You could complete the get_content() and use it in the index.php as well. Remember that the variables you define inside a function only is available there though. If you need the data outside that function you need to return the values you need and save them to some other variable there. Put if you do the same as you've started doing in the get_content() function in index.php, then you just have to echo the variables you define. Like this:
<h2><?php echo $SubHeading; ?></h2>
or you could also do it like this somewhere inside the php tags:
echo '<h2>{$SubHeading}</h2>';
I hope that answers your question.
EDIT:
What you need in the index.php page is exactly what you seem to be doing in the admin file. You need to connect to db using mysql_connect() and select db with mysql_select_db(). You then need to select the data from the db using the appropriate query with $query = mysql_query($sql). If it's more then one row you want to display you need to put it in a while loop otherwise (which seems to be the case here) you just need to do one $row = mysql_fetch_assoc($query). After that you can get the data using $row['column_name']. If you have more than one row you can just use $row['column_name'] in side the while loop to get each consecutive row's data.

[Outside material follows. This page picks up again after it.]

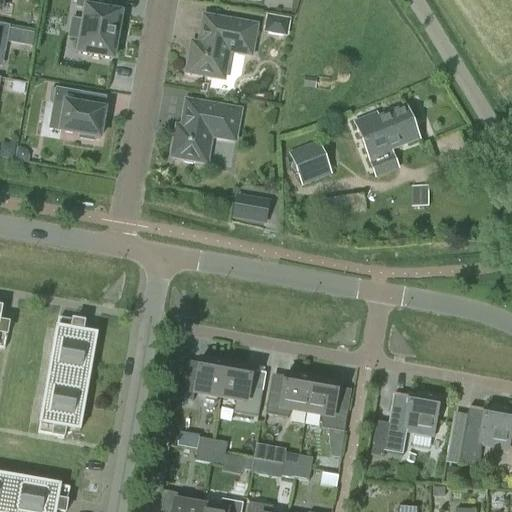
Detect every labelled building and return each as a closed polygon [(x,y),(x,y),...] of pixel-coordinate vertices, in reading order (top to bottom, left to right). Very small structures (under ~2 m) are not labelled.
[(0,0),(0,12),(2,0),(14,2),(14,0),(0,0)] [(78,55),(113,61),(115,45),(116,45),(118,32),(121,16),(108,13),(110,0),(77,0),(76,9),(85,11),(78,55)] [(290,21),(266,16),(263,34),(287,39),(290,21)] [(194,52),(193,53),(192,53),(191,54),(190,55),(190,56),(186,75),(224,82),(229,54),(251,58),(257,27),(204,18),(197,53),(196,52),(194,52)] [(0,68),(2,69),(4,53),(9,27),(0,25),(0,68)] [(36,46),(39,33),(13,28),(10,41),(36,46)] [(65,106),(60,134),(79,137),(79,141),(94,143),(94,140),(99,141),(104,112),(79,108),(82,95),(55,90),(53,104),(65,106)] [(176,137),(176,138),(175,139),(175,140),(171,159),(181,161),(184,165),(193,166),(196,164),(206,165),(211,139),(235,143),(240,113),(186,103),(180,137),(179,137),(178,137),(176,137)] [(378,120),(376,115),(354,123),(370,165),(392,156),(390,151),(418,140),(406,109),(378,120)] [(289,154),(302,188),(331,176),(318,143),(289,154)] [(428,208),(428,188),(411,188),(411,209),(428,208)] [(325,202),(327,219),(366,214),(363,196),(325,202)] [(236,197),(232,221),(265,227),(269,203),(236,197)] [(0,310),(0,351),(4,352),(8,326),(0,324),(0,316),(1,310),(0,310)] [(58,320),(48,378),(88,385),(96,337),(82,334),(84,325),(58,320)] [(194,395),(220,399),(227,360),(209,357),(208,363),(199,362),(197,371),(184,369),(179,401),(192,403),(194,395)] [(227,360),(220,399),(236,402),(234,414),(257,418),(262,393),(249,391),(253,371),(244,370),(245,364),(227,360)] [(291,412),(306,415),(313,376),(295,373),(294,378),(285,377),(281,397),(268,394),(264,416),(287,420),(287,419),(291,412)] [(313,376),(306,415),(320,417),(321,430),(343,434),(347,413),(334,410),(339,386),(330,385),(331,379),(313,376)] [(88,385),(48,378),(38,436),(63,440),(65,431),(79,433),(88,385)] [(393,396),(383,453),(402,457),(406,432),(433,437),(440,398),(419,395),(418,400),(393,396)] [(493,414),(490,413),(468,409),(458,467),(477,470),(481,446),(508,450),(511,426),(511,410),(494,408),(493,414)] [(334,457),(345,457),(346,436),(335,436),(334,457)] [(199,440),(196,452),(210,454),(212,443),(199,440)] [(212,443),(210,454),(224,457),(226,445),(212,443)] [(194,463),(208,466),(210,454),(196,452),(194,463)] [(210,454),(208,466),(222,468),(224,457),(210,454)] [(284,455),(282,467),(296,469),(298,458),(284,455)] [(298,458),(296,469),(310,472),(312,460),(298,458)] [(280,478),(294,481),(296,469),(282,467),(280,478)] [(296,469),(294,481),(308,484),(310,472),(296,469)] [(445,482),(464,486),(466,472),(448,469),(445,482)] [(0,511),(5,511),(11,480),(0,477),(0,511)] [(11,480),(5,511),(65,511),(69,490),(11,480)] [(200,511),(201,509),(186,506),(185,498),(185,497),(162,493),(159,511),(200,511)] [(201,509),(200,511),(240,511),(242,505),(222,502),(216,511),(201,509)]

Here is an example index.php:
<?php
$link = mysql_connect('localhost', 'mysql_user', 'mysql_password') or
die('Could not connect: ' . mysql_error());
mysql_select_db('database_name')) or die('Could not select database: ' .
mysql_error());
$sql = "SELECT SubHeading FROM tblContent WHERE PageID='1' LIMIT 1;";
$query = mysql_query($sql);
$row = mysql_fetch_assoc($query);
echo '<h2>{$row[\'SubHeading\']}</h2>';
mysql_close();
?>
This is just what you need to display the SubHeading from you database. You probably also need to handle your form and save the submitted data to the database in your admin.php file.